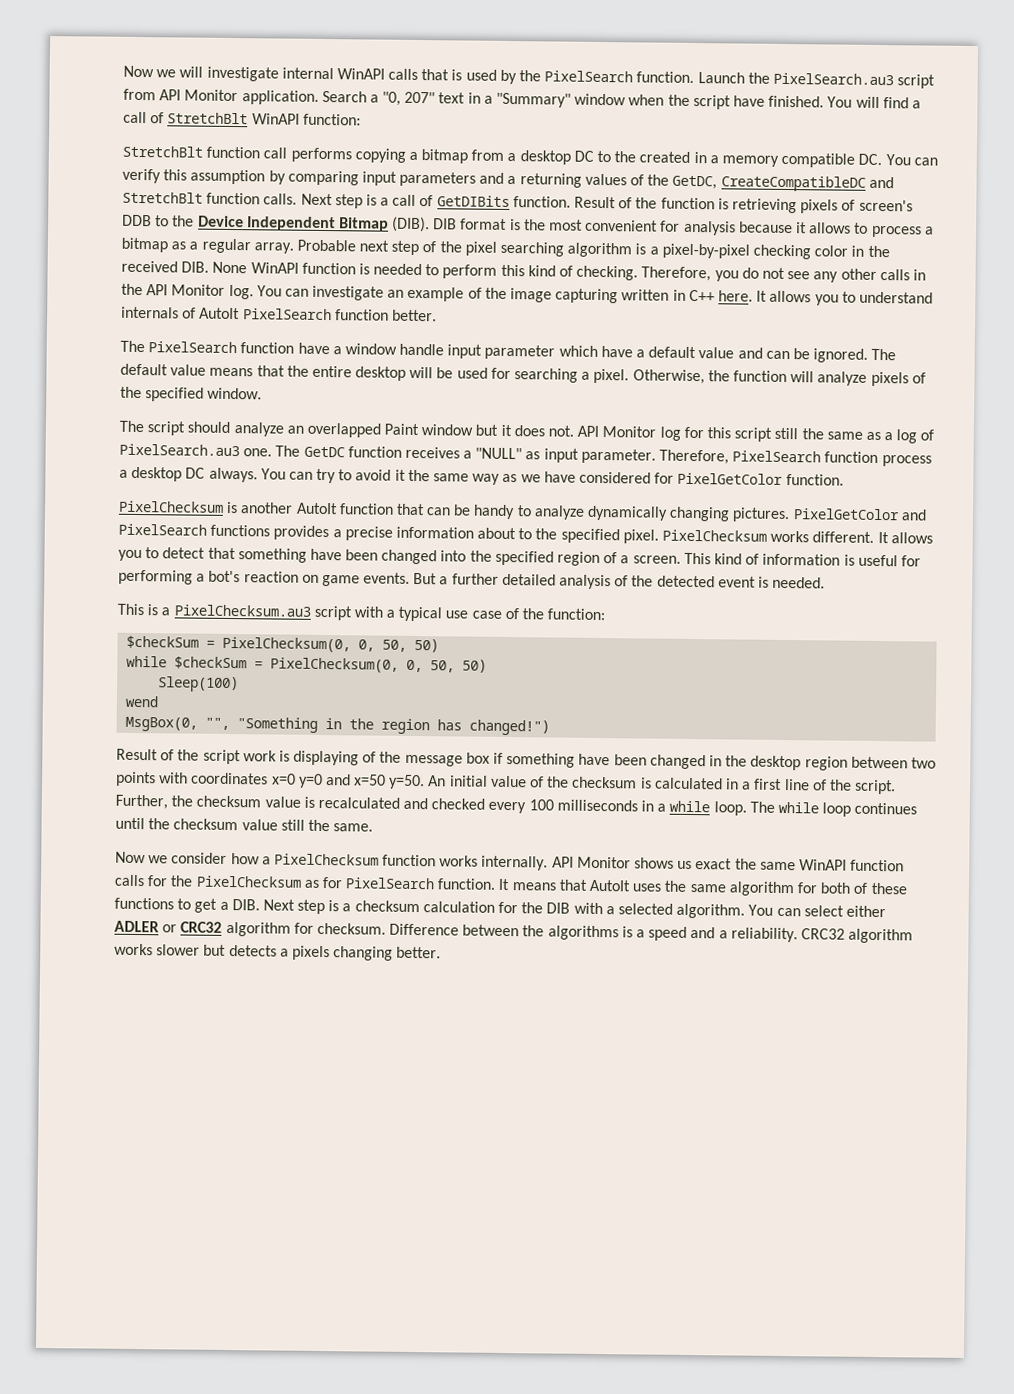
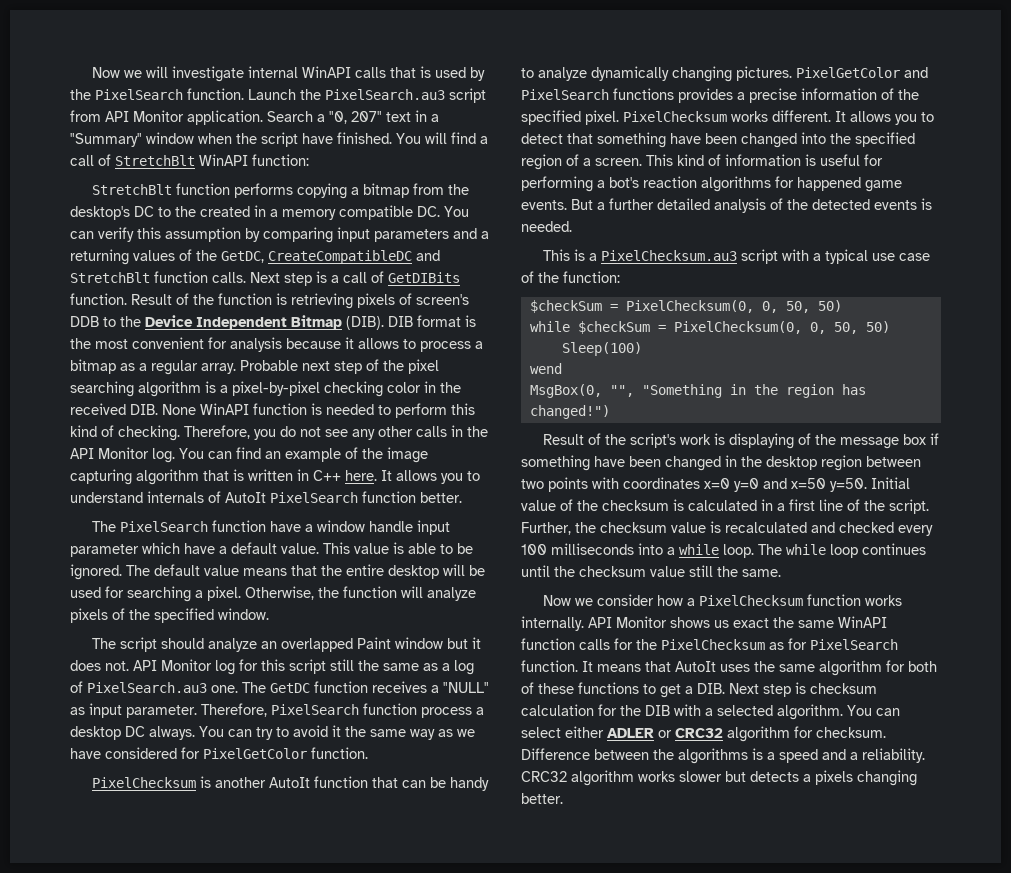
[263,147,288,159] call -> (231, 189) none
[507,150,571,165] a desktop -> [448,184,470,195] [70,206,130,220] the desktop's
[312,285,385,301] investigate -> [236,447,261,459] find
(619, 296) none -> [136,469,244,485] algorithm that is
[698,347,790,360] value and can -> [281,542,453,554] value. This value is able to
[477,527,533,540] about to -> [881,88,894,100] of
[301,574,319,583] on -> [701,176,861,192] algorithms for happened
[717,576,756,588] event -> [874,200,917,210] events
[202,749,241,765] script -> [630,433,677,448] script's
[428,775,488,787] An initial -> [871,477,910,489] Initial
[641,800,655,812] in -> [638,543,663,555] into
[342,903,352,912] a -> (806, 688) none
※ ※ ※
» **Exercise instructions**
What is wanted is an exact repetition of the lines from the one with "[428,775,488,787] An initial" through the last line of the material above, both ends included.

» **Answer box**
[428,775,488,787] An initial -> [871,477,910,489] Initial
[641,800,655,812] in -> [638,543,663,555] into
[342,903,352,912] a -> (806, 688) none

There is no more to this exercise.